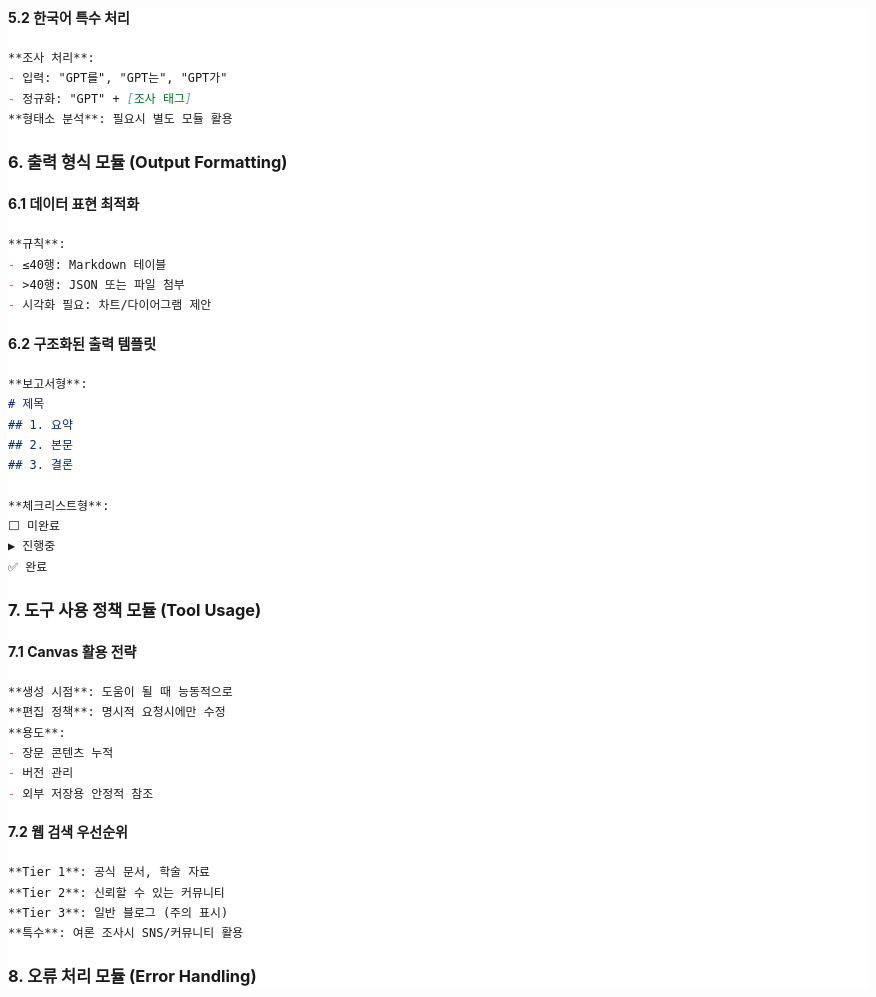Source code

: #### 5.2 한국어 특수 처리
```markdown
**조사 처리**: 
- 입력: "GPT를", "GPT는", "GPT가"
- 정규화: "GPT" + [조사 태그]
**형태소 분석**: 필요시 별도 모듈 활용
```

### 6. 출력 형식 모듈 (Output Formatting)

#### 6.1 데이터 표현 최적화
```markdown
**규칙**:
- ≤40행: Markdown 테이블
- >40행: JSON 또는 파일 첨부
- 시각화 필요: 차트/다이어그램 제안
```

#### 6.2 구조화된 출력 템플릿
```markdown
**보고서형**:
# 제목
## 1. 요약
## 2. 본문
## 3. 결론

**체크리스트형**:
⬜ 미완료
▶️ 진행중
✅ 완료
```

### 7. 도구 사용 정책 모듈 (Tool Usage)

#### 7.1 Canvas 활용 전략
```markdown
**생성 시점**: 도움이 될 때 능동적으로
**편집 정책**: 명시적 요청시에만 수정
**용도**: 
- 장문 콘텐츠 누적
- 버전 관리
- 외부 저장용 안정적 참조
```

#### 7.2 웹 검색 우선순위
```markdown
**Tier 1**: 공식 문서, 학술 자료
**Tier 2**: 신뢰할 수 있는 커뮤니티
**Tier 3**: 일반 블로그 (주의 표시)
**특수**: 여론 조사시 SNS/커뮤니티 활용
```

### 8. 오류 처리 모듈 (Error Handling)
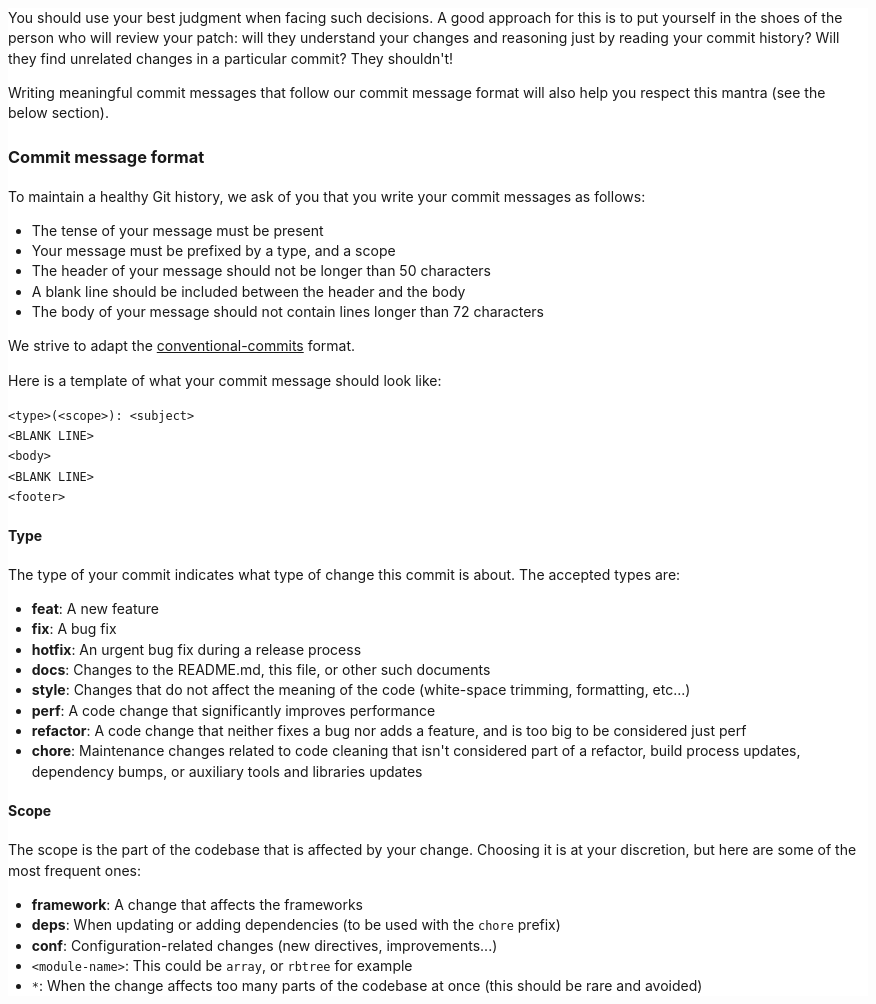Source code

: You should use your best judgment when facing such decisions.
A good approach for this is to put yourself in the shoes of the person who will review your patch:
will they understand your changes and reasoning just by reading your commit history?
Will they find unrelated changes in a particular commit?
They shouldn't!

Writing meaningful commit messages that follow our commit message format will also help you respect this mantra (see the below section).

### Commit message format

To maintain a healthy Git history, we ask of you that you write your commit messages as follows:

- The tense of your message must be present
- Your message must be prefixed by a type, and a scope
- The header of your message should not be longer than 50 characters
- A blank line should be included between the header and the body
- The body of your message should not contain lines longer than 72 characters

We strive to adapt the [conventional-commits](https://www.conventionalcommits.org/en/v1.0.0/) format.

Here is a template of what your commit message should look like:

```
<type>(<scope>): <subject>
<BLANK LINE>
<body>
<BLANK LINE>
<footer>
```

#### Type

The type of your commit indicates what type of change this commit is about. The accepted types are:

- **feat**: A new feature
- **fix**: A bug fix
- **hotfix**: An urgent bug fix during a release process
- **docs**: Changes to the README.md, this file, or other such documents
- **style**: Changes that do not affect the meaning of the code (white-space trimming, formatting, etc...)
- **perf**: A code change that significantly improves performance
- **refactor**: A code change that neither fixes a bug nor adds a feature, and is too big to be considered just perf
- **chore**: Maintenance changes related to code cleaning that isn't considered part of a refactor, build process updates, dependency bumps, or auxiliary tools and libraries updates

#### Scope

The scope is the part of the codebase that is affected by your change.
Choosing it is at your discretion, but here are some of the most frequent ones:

- **framework**: A change that affects the frameworks
- **deps**: When updating or adding dependencies (to be used with the `chore` prefix)
- **conf**: Configuration-related changes (new directives, improvements...)
- `<module-name>`: This could be `array`, or `rbtree` for example
- `*`: When the change affects too many parts of the codebase at once (this should be rare and avoided)
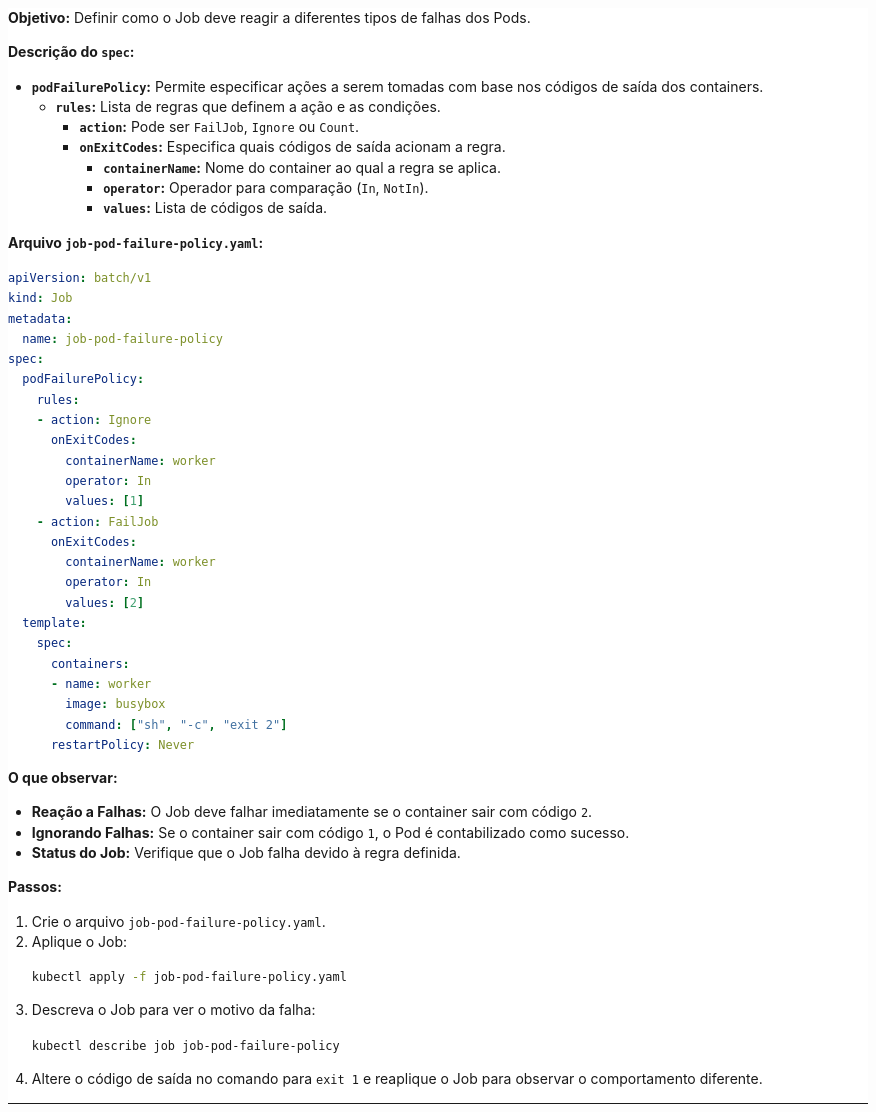 **Objetivo:** Definir como o Job deve reagir a diferentes tipos de falhas dos Pods.

**Descrição do `spec`:**

- **`podFailurePolicy`:** Permite especificar ações a serem tomadas com base nos códigos de saída dos containers.
  - **`rules`:** Lista de regras que definem a ação e as condições.
    - **`action`:** Pode ser `FailJob`, `Ignore` ou `Count`.
    - **`onExitCodes`:** Especifica quais códigos de saída acionam a regra.
      - **`containerName`:** Nome do container ao qual a regra se aplica.
      - **`operator`:** Operador para comparação (`In`, `NotIn`).
      - **`values`:** Lista de códigos de saída.

**Arquivo `job-pod-failure-policy.yaml`:**

```yaml
apiVersion: batch/v1
kind: Job
metadata:
  name: job-pod-failure-policy
spec:
  podFailurePolicy:
    rules:
    - action: Ignore
      onExitCodes:
        containerName: worker
        operator: In
        values: [1]
    - action: FailJob
      onExitCodes:
        containerName: worker
        operator: In
        values: [2]
  template:
    spec:
      containers:
      - name: worker
        image: busybox
        command: ["sh", "-c", "exit 2"]
      restartPolicy: Never
```

**O que observar:**

- **Reação a Falhas:** O Job deve falhar imediatamente se o container sair com código `2`.
- **Ignorando Falhas:** Se o container sair com código `1`, o Pod é contabilizado como sucesso.
- **Status do Job:** Verifique que o Job falha devido à regra definida.

**Passos:**

1. Crie o arquivo `job-pod-failure-policy.yaml`.
2. Aplique o Job:
   ```bash
   kubectl apply -f job-pod-failure-policy.yaml
   ```
3. Descreva o Job para ver o motivo da falha:
   ```bash
   kubectl describe job job-pod-failure-policy
   ```
4. Altere o código de saída no comando para `exit 1` e reaplique o Job para observar o comportamento diferente.

---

= = = = =

* _WORK REQUEST_
Output only the lines above from the line that holds "### 8. 오류 처리 모듈 (Error Handling)" through the line that holds "will they understand", both ends included, and exclude pictures.

* _ANSWER SPACE_
### 8. 오류 처리 모듈 (Error Handling)
Source code

: You should use your best judgment when facing such decisions.
A good approach for this is to put yourself in the shoes of the person who will review your patch:
will they understand your changes and reasoning just by reading your commit history?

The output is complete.